You are exactly right - early versions of Snowplow did not perform schema validation in Hadoop Enrich, leaving it to the Hadoop Shred job (preparing data for loading Redshift) to validate those contexts. And even if an event's context failed validation in Hadoop Shred, the architecture meant that the event itself could still land in
This changed in R71 - from that point Hadoop Enrich validated all unstructured events and custom contexts (apart from the derived contexts generated in Hadoop Enrich itself). No event will make it through to e.g. Redshift if any of its contexts fail validation. Stream Enrich works the exact same way.
I'm not aware of a discussion about this with community users in Discourse or Google Groups, but this did come up with a couple of customers. There were two distinct issues:
- Users who were sending in events with multiple contexts, with perhaps 1 or 2 contexts which consistently failed validation. Post-upgrade, they went from all events landing in
atomic.events and all of most of their contexts, to no events arriving at all.

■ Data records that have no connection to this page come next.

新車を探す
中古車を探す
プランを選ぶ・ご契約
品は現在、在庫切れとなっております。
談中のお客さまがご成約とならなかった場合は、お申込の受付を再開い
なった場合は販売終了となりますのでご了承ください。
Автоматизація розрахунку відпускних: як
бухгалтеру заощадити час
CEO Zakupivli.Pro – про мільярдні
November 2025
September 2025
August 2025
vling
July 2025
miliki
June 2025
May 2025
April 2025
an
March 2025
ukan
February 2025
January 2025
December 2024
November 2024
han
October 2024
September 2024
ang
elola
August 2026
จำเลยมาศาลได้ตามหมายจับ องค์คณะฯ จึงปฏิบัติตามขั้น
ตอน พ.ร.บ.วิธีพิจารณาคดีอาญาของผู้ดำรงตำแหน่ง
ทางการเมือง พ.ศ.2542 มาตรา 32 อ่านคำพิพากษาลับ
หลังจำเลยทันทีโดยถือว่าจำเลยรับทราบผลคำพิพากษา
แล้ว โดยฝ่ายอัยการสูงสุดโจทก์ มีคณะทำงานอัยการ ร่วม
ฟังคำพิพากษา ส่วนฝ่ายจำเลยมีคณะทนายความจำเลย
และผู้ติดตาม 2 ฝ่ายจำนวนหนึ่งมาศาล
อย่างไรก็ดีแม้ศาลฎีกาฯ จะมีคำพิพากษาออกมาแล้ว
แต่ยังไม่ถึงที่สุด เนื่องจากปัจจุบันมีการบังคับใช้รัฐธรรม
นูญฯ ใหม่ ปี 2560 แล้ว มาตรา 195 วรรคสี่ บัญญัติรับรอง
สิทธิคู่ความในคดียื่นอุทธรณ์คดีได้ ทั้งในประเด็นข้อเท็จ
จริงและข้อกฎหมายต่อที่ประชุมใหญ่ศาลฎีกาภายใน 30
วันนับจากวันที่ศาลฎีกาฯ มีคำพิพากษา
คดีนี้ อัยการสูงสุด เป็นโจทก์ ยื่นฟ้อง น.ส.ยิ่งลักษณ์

- Users (especially mobile users) who weren't aware of self-describing JSON and Iglu, were not using Redshift, and were sending in regular JSONs not self-describing ones. Post-upgrade, they went from all events being available for analysis in S3 to none making it through (because Hadoop or Stream Enrich couldn't find the self-describing schema URI to validate the JSONs)
It sounds like you are in the first bucket?
There's no workaround within Snowplow to preserving the old behavior - we have doubled-down on schema-based event description, and treat the old behavior as a bug (because it let invalid data through the pipeline) rather than a feature. Additionally, we plan over time to replace Snowplow's current enriched event format (TSV with embedded JSONs) with a strongly-typed Avro format, and schema-free JSONs are incompatible with that. We do have plans to allow warnings rather than failures for invalid contexts (#351 Add finegrained validation to Snowplow Common Enrich), but these are at the very earliest stage currently.
Given this situation, if you want to upgrade then my recommendation would be to write a custom Hadoop job to fix/introduce self-describing schemas for the problematic JSONs. If the problem is ongoing (e.g. you have old tracker configurations out in the wild in mobile apps), then you would need to schedule this at the start of your EMR job flow each run.
Sorry the answer isn't better news - please follow up with any questions you have!